Nemelazım... Özellikle Kumarhaneler Denetim Kurulu’ndaki görevlerimden rahatsız oluyordum. Çünkü bizlerin o gazinoları denetlemekteki amacımız, bazı Kıbrıslıların ailelerini ihmal ederek maaşlarını kumara yatırmalarını frenlemek ve engellemek içindi. Bu konuda Cumhurbaşkanı rahmetlik Denktaş da çok hassastı. Zaman zaman kocaları kumardan eve gelmeyen kadınlar ondan yardım isterdi. Sanırım o bağlamda bir talimat vermişti kumarhanelerin sık sık denetlenmesini.
Her şeye rağmen yeniden Kutlu Adalı cinayetinin gündeme gelmesi, bazı eski defterlerin de açıldığını görebiliyoruz.
Veya yeni bir hesaplaşma sayfası mı diye de kafamdan geçiriyorum.
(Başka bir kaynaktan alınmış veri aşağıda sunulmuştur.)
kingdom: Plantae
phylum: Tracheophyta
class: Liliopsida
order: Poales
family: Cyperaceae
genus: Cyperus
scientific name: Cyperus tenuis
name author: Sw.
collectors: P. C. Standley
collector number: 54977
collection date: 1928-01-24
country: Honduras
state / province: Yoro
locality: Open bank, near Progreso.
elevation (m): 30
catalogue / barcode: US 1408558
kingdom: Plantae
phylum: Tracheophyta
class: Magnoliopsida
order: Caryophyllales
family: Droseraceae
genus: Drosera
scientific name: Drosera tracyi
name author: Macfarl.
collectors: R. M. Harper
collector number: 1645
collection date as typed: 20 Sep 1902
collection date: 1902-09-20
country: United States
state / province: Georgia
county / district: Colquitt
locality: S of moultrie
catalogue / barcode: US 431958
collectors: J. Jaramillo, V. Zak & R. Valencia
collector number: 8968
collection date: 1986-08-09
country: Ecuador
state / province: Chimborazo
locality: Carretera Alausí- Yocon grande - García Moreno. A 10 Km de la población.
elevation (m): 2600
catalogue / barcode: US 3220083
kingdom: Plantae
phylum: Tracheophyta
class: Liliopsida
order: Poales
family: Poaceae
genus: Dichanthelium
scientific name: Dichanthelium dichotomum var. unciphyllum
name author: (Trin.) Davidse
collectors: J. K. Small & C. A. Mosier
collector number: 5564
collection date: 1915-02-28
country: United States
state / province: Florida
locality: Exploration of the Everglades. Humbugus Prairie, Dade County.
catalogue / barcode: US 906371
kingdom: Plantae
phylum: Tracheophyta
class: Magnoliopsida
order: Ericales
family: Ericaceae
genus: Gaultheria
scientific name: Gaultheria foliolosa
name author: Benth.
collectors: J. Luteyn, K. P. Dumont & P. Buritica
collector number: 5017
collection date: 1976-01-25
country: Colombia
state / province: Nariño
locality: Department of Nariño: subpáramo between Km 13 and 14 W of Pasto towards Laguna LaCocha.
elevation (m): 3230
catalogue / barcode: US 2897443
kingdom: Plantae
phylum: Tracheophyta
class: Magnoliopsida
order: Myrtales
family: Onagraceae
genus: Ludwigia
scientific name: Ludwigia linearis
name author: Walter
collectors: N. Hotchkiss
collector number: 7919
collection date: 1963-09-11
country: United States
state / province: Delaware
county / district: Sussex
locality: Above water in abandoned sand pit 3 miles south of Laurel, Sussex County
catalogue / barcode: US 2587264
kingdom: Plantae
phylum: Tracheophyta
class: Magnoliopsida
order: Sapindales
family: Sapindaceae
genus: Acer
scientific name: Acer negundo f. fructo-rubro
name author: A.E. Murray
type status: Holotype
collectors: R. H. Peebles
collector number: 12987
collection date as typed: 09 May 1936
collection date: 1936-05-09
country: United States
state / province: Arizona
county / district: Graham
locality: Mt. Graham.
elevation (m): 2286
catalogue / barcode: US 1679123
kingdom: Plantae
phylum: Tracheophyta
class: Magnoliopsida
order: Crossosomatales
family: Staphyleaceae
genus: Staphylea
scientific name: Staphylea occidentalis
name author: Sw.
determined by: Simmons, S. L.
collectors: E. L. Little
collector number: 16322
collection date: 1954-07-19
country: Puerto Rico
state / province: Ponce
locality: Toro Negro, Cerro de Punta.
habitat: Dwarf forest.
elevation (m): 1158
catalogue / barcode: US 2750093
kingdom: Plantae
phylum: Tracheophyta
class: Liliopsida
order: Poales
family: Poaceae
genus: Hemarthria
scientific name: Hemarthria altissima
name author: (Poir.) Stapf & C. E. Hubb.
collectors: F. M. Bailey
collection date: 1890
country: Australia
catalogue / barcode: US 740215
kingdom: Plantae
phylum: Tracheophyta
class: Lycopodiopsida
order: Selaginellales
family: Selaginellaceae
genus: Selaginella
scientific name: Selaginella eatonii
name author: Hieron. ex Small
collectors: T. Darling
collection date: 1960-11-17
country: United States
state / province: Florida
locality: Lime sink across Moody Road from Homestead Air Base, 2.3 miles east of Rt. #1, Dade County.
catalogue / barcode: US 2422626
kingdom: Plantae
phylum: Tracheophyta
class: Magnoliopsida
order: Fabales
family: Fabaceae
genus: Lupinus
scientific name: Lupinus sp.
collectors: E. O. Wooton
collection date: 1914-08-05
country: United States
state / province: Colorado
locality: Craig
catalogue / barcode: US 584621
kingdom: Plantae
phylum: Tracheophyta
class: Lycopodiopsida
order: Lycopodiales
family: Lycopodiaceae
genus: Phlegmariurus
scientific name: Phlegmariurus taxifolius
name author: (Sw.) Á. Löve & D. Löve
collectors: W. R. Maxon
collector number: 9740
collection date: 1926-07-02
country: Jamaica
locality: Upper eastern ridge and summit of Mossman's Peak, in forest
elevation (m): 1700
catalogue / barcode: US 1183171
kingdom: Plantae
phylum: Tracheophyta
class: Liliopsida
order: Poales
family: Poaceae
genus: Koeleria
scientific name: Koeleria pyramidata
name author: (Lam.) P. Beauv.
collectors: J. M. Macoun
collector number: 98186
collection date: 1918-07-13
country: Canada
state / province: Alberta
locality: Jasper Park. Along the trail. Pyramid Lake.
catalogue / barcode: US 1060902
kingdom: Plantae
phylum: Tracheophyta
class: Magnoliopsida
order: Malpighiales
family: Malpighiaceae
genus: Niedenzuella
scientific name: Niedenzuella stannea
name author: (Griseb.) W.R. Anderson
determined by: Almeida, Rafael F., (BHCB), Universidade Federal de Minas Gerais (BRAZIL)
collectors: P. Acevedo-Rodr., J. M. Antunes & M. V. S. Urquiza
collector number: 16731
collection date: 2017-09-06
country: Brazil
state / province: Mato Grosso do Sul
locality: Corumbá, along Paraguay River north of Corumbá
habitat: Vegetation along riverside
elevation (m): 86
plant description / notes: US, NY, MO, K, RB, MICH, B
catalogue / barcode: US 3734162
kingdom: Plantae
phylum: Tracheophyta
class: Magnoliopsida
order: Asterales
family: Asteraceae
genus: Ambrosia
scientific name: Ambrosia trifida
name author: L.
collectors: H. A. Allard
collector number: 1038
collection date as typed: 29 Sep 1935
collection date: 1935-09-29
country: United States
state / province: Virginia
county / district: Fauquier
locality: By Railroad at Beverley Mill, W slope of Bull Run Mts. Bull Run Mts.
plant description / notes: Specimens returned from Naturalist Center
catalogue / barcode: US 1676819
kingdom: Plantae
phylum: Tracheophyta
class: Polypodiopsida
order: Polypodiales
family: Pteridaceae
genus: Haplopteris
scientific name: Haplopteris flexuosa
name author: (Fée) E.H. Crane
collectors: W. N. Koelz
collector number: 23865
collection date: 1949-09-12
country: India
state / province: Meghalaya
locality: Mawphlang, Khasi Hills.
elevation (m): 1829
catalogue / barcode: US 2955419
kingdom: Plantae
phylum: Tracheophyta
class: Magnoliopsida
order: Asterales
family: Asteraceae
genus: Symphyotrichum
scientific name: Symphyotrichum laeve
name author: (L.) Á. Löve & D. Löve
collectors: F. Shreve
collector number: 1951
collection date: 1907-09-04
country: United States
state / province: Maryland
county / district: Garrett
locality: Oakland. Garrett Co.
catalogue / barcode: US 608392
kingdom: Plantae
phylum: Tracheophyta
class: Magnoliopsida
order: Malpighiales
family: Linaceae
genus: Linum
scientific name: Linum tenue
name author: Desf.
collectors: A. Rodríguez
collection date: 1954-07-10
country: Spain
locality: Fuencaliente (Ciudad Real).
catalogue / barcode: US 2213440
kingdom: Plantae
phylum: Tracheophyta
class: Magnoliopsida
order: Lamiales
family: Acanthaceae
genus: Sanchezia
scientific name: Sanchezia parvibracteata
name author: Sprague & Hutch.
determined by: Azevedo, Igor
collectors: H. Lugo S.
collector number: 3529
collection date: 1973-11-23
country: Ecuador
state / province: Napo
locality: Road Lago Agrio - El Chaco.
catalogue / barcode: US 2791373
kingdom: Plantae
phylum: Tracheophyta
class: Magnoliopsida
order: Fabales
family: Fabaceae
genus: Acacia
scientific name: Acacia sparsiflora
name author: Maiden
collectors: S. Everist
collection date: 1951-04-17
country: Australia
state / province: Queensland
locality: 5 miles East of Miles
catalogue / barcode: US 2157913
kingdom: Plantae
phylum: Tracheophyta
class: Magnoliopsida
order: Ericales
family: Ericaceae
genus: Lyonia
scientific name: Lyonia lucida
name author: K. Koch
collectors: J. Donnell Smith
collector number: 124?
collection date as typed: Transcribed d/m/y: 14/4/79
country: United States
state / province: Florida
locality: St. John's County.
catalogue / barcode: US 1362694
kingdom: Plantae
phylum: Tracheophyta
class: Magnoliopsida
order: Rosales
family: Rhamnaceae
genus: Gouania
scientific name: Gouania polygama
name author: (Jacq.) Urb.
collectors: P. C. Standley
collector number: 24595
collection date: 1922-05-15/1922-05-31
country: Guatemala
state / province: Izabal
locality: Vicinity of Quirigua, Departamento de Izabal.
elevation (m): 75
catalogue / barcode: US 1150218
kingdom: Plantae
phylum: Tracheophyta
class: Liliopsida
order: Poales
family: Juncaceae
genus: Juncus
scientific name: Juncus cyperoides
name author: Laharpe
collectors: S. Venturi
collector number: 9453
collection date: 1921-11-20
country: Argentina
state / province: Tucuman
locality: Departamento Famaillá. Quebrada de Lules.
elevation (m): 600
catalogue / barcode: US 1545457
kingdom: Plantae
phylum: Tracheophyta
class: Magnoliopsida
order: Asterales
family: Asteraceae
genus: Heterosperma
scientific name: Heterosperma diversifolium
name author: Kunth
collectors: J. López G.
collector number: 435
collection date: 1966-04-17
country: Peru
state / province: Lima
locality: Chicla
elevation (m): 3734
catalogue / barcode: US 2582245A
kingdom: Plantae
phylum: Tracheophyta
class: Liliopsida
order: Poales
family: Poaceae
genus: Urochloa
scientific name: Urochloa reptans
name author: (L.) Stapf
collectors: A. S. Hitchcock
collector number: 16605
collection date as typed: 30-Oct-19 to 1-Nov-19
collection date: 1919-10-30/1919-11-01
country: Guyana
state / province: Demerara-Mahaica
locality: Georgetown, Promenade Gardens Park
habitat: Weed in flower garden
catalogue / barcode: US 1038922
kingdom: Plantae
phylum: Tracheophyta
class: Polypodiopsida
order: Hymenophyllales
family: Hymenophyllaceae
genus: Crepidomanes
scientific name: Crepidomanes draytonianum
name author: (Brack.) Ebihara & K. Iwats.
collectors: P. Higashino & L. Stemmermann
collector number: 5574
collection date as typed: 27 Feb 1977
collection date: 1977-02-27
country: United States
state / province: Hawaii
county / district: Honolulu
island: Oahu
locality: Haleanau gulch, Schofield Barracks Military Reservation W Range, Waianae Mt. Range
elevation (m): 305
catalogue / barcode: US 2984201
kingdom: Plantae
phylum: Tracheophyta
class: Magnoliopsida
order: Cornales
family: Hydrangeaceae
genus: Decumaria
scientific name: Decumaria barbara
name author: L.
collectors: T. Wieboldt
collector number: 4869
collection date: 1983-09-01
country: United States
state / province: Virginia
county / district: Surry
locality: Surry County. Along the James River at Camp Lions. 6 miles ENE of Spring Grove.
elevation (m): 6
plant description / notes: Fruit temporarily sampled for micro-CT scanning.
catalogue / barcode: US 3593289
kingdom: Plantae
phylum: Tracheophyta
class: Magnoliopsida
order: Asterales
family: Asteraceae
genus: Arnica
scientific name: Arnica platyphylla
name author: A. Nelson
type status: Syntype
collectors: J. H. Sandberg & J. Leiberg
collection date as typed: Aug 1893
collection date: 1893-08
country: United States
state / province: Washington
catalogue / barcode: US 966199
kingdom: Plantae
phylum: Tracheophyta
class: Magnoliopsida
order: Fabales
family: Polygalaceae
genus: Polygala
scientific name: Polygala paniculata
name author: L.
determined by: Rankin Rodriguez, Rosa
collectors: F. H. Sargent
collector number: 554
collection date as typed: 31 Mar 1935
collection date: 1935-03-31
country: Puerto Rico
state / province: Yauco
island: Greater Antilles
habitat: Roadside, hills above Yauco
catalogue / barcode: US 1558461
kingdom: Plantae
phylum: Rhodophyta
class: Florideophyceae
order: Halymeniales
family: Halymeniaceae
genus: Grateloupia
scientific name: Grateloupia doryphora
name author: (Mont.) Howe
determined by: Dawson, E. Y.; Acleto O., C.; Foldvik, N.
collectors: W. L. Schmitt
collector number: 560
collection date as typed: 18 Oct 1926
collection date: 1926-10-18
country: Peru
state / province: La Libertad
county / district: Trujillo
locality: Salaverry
Ve size tavsiye ediyorum... Hayli ilginç bulacağınız Soner Yalçın’ın “GALDİO’NUN TÜRK TETİKÇİSİ” adlı kitabını okuyunuz. Hatta nefeslerinizi tutarak okuyacaksınız o kitabı, diyebilirim.
Kitap baştan sonra kadar, Türkiye ve Kıbrıs yeraltı dünyasındaki hesaplaşmaları anlatıyor.
Hani derler ya “Söz uçak yazı kalır” diye. Evet sözler uçtu ama yazılanlar hep kaldı.
İşte yazılıp bir dönemin kirli işlerine ışık tutan “GALDİO’NUN TÜRK TETİKÇİSİ” adlı kitap, Kutlu Adalı cinayetinin yeniden sorgulanması ile gündeme gelirken, sanki bir film şeridi gibi önümden geçti, tüm yazılanlar...
Kutlu Adalı cinayeti ile ilgili açıklamalar, özellikle Kıbrıs solunu harekete geçirdi ve mütemadi politikalar üretilmeye başlandı. Tabii ki bu süreç, zor ama kabul edilmez bir süreçtir. Bu süreci atlatmanın da kolay olmayacağını düşünüyorum ayrıca.